→ **SOURCE EXTRACT**:

* * * *

There are several good guided tours departing from Rome that go to both cities. These are some ones:
- Tarquinia Etruscan tombs
- Tour of the Etruscan necropolises
- Day tour from Rome to the Etruscan necropolis
GOOD TO KNOW: These tours are also offered from Civitavecchia.
You can reach Tarquinia from Rome by train from Termini Station – make sure to check the train timetable and buy train tickets here. Once in Tarquinia, you can either walk to the Etruscan necropolis or take bus D.Once in Tarquinia, you may want to join a guided tour of the archeological site. You can book it here.
The best way to get to Cerveteri from Rome is by car. Alternatively, you’ll have to take the train from Rome to Marina di Cerveteri, where you’ll have to catch bus D to Piazzale Moretti or Piazza Aldo Moro and from there bus G to the necropolis.
This is one of the best day trips from Rome. Most people visit this astonishing archeological site from Naples, but the good news is that Rome is close enough for you to be able to enjoy it even if you aren’t really heading south.
We are talking about one of the most famous archeological sites in the world. The city was completely abandoned as a consequence of the eruption of Mount Vesuvius in 79 AD which killed more than 2000 people and buried it under a large coat of volcanic ash and pumice.
Nowadays, you can visit it to explore the remains of the many beautiful buildings and even of the bodies that were covered in ashes.
A lot of times guided tours also include a hike to the summit of Mount Vesuvius, which goes through old lava flows. These are some of the best guided tours departing from Rome:
- Pompeii Tour from Rome with Amalfi Coast Drive
- Pompeii and Vesuvius day trip from Rome
- Semi-private tour Pompeii day trip from Rome
- Pompeii and its ruins
- Roundtrip transfer to Pompeii and its ruins
Alternatively, you can travel independently by train. You have to catch the train from Termini to Napoli Centrale and then head to Napoli Piazza Garibaldi station nearby and catch the train to Salerno, stopping in Pompeii. Count around 2 hours for the overall journey. You can check the train timetable for all of Italy and buy train tickets here.
If you are visiting independently, you may want to buy tickets beforehand. Remember this is one of the most visited sites in Italy! This are some good options:
- Fast track entrance ticket
- Small group tour
- Two hour private group tour
- Tour with audio-guide
- Small group tour with a local guide
Day trips from Rome to other cities
Rome is so centrally located that you can easily reach many other cities from it, and in a short time. I have selected a few of my favorites.
Viterbo, at about 100 km from Rome, is one of Italy’s best kept secrets and a perfect place for day trips from Rome. I feel particularly attached to this small medieval city, as my dad was born there and that’s where he lived before moving to Sardinia. We regularly visit to see family and to just enjoy the incredible sights.
The city has a very well preserved medieval center, surrounded by well kept walls. Viterbo was the seat of the pope for about 24 years in the 13th century, and it has a magnificent Papal Palace. Other places of interest are the Romanesque-Gothic Duomo of San Lorenzo and the Church of Santa Maria Nuova. The oldest area in the city is San Pellegrino, a maze of narrow cobbled alleys and tiny squares.

* * * *

→ **INFORMATION PROVIDED**:
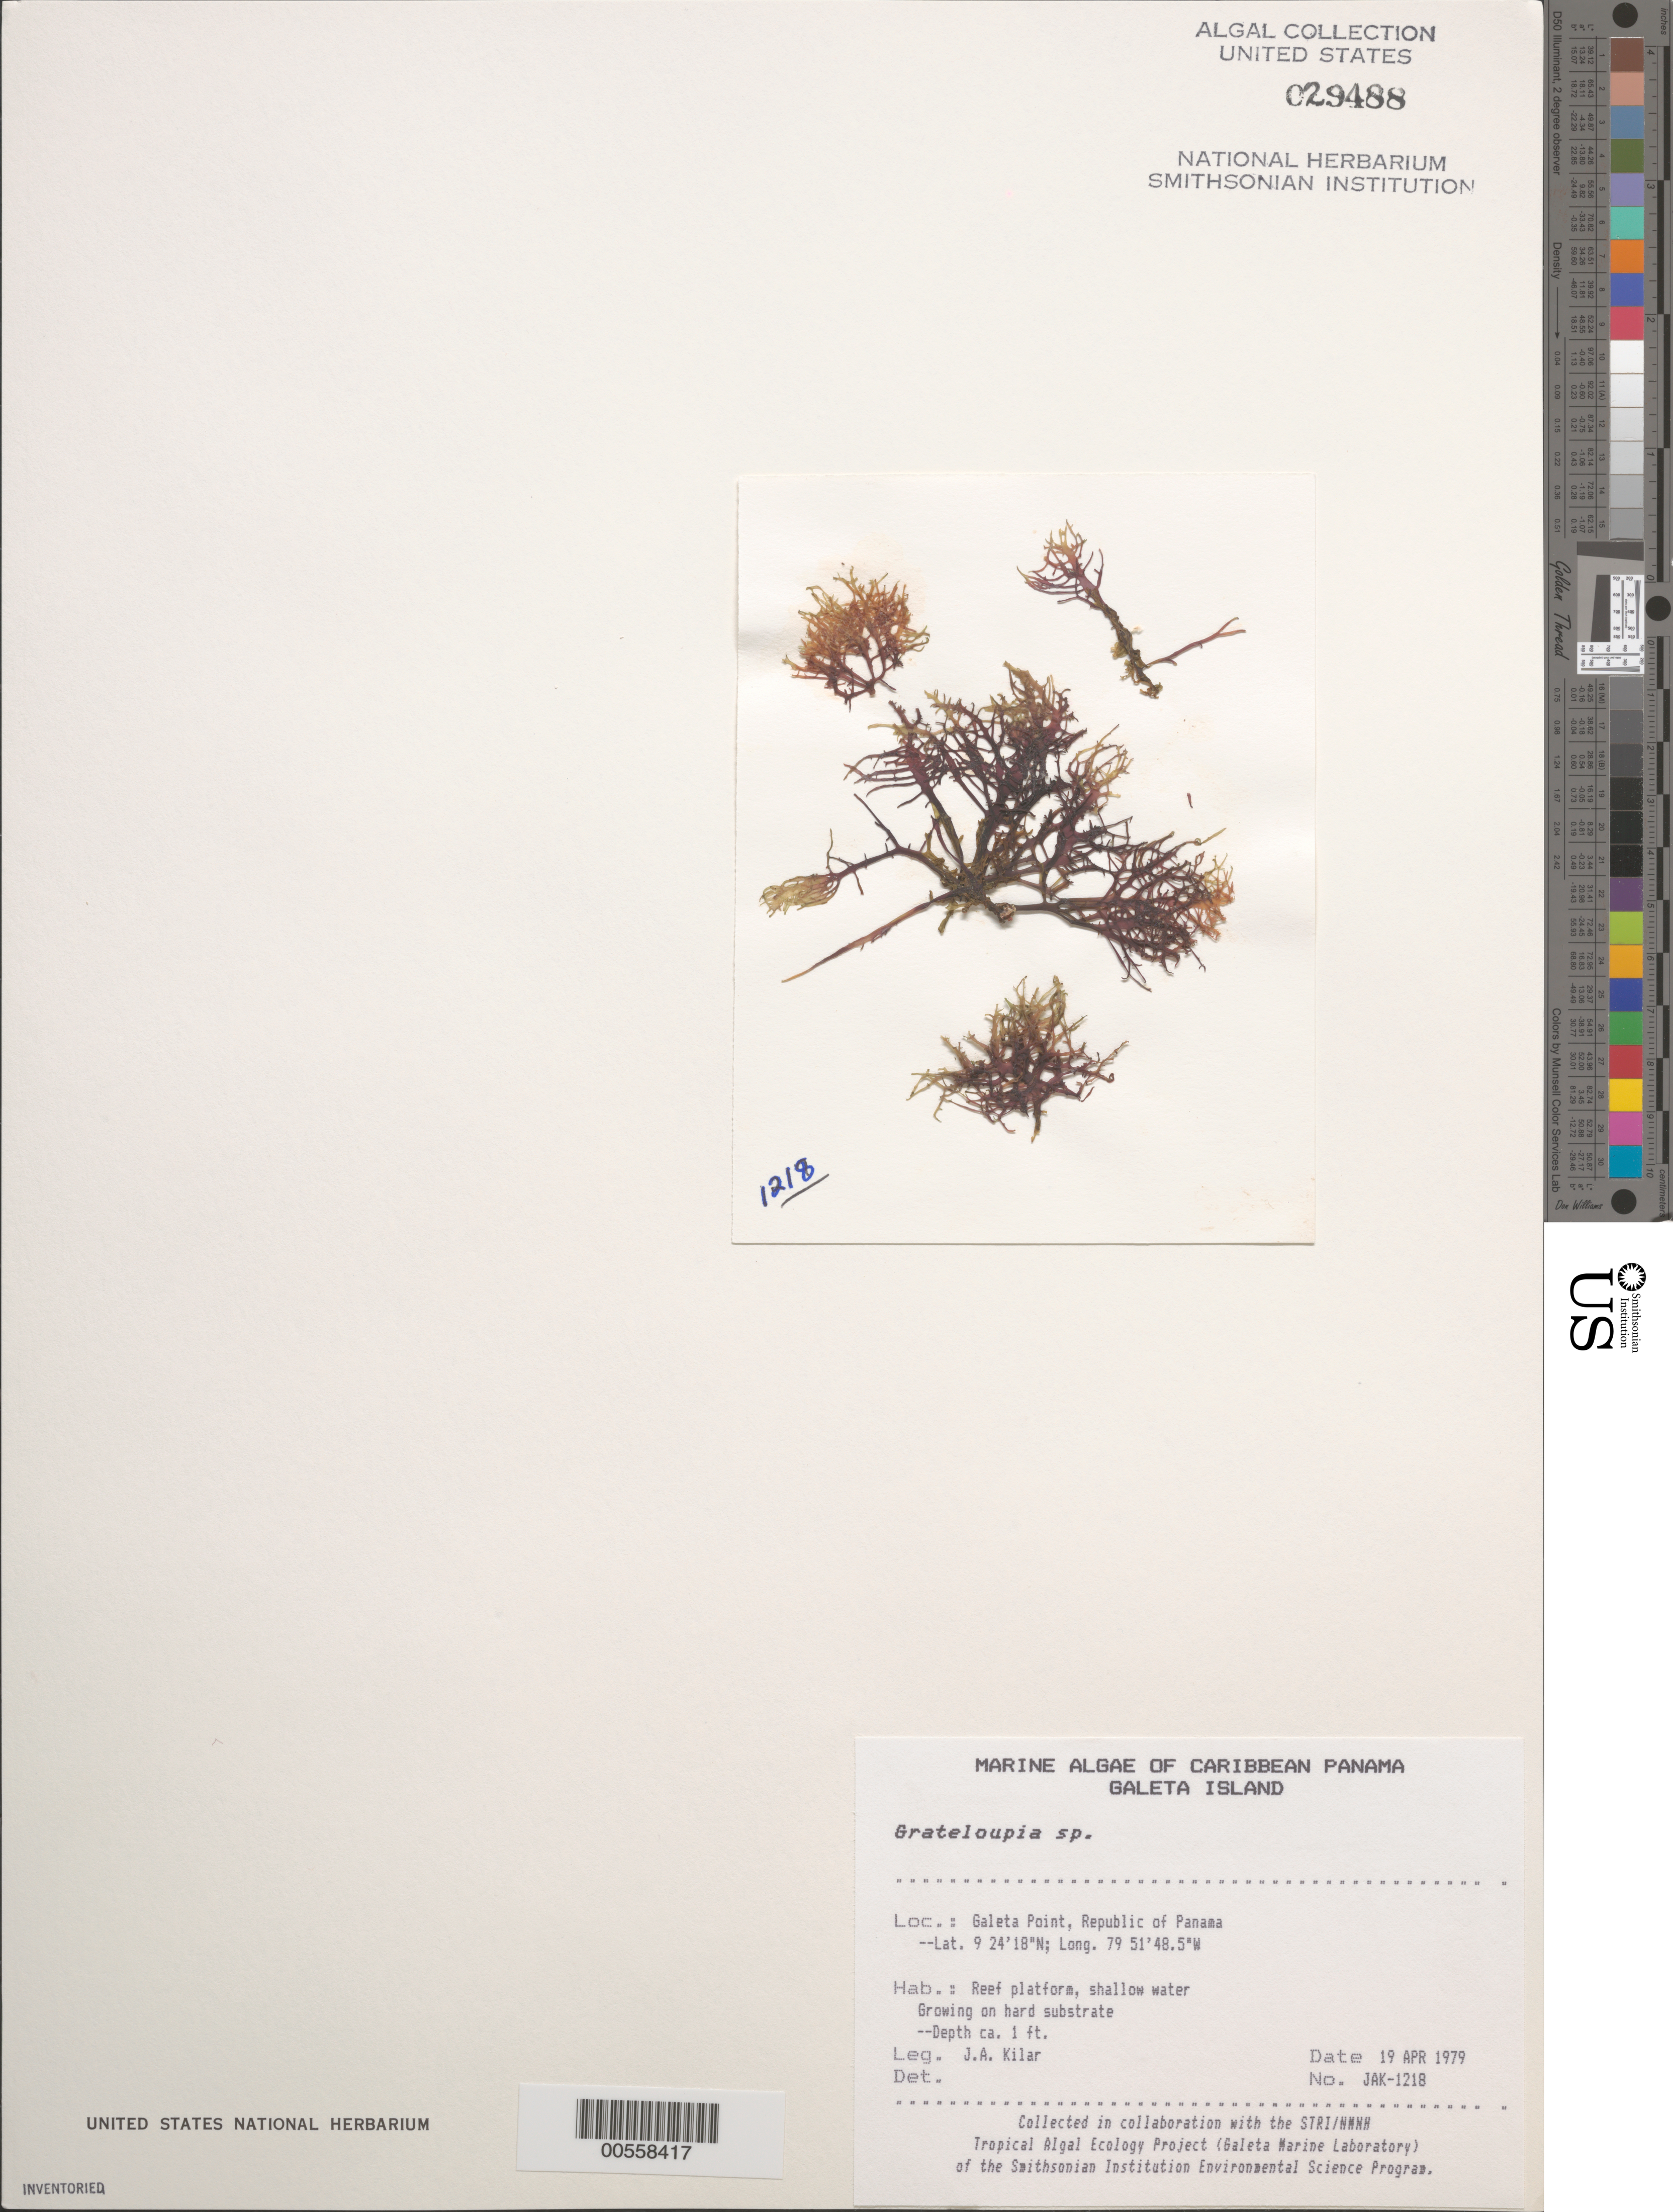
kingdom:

* * * *

According to the Rome day-trips text, how long was Viterbo the seat of the pope? The lines that come after the Rome day-trips text are material of their own.

→ **WRITTEN ANSWER**:
About 24 years, in the 13th century.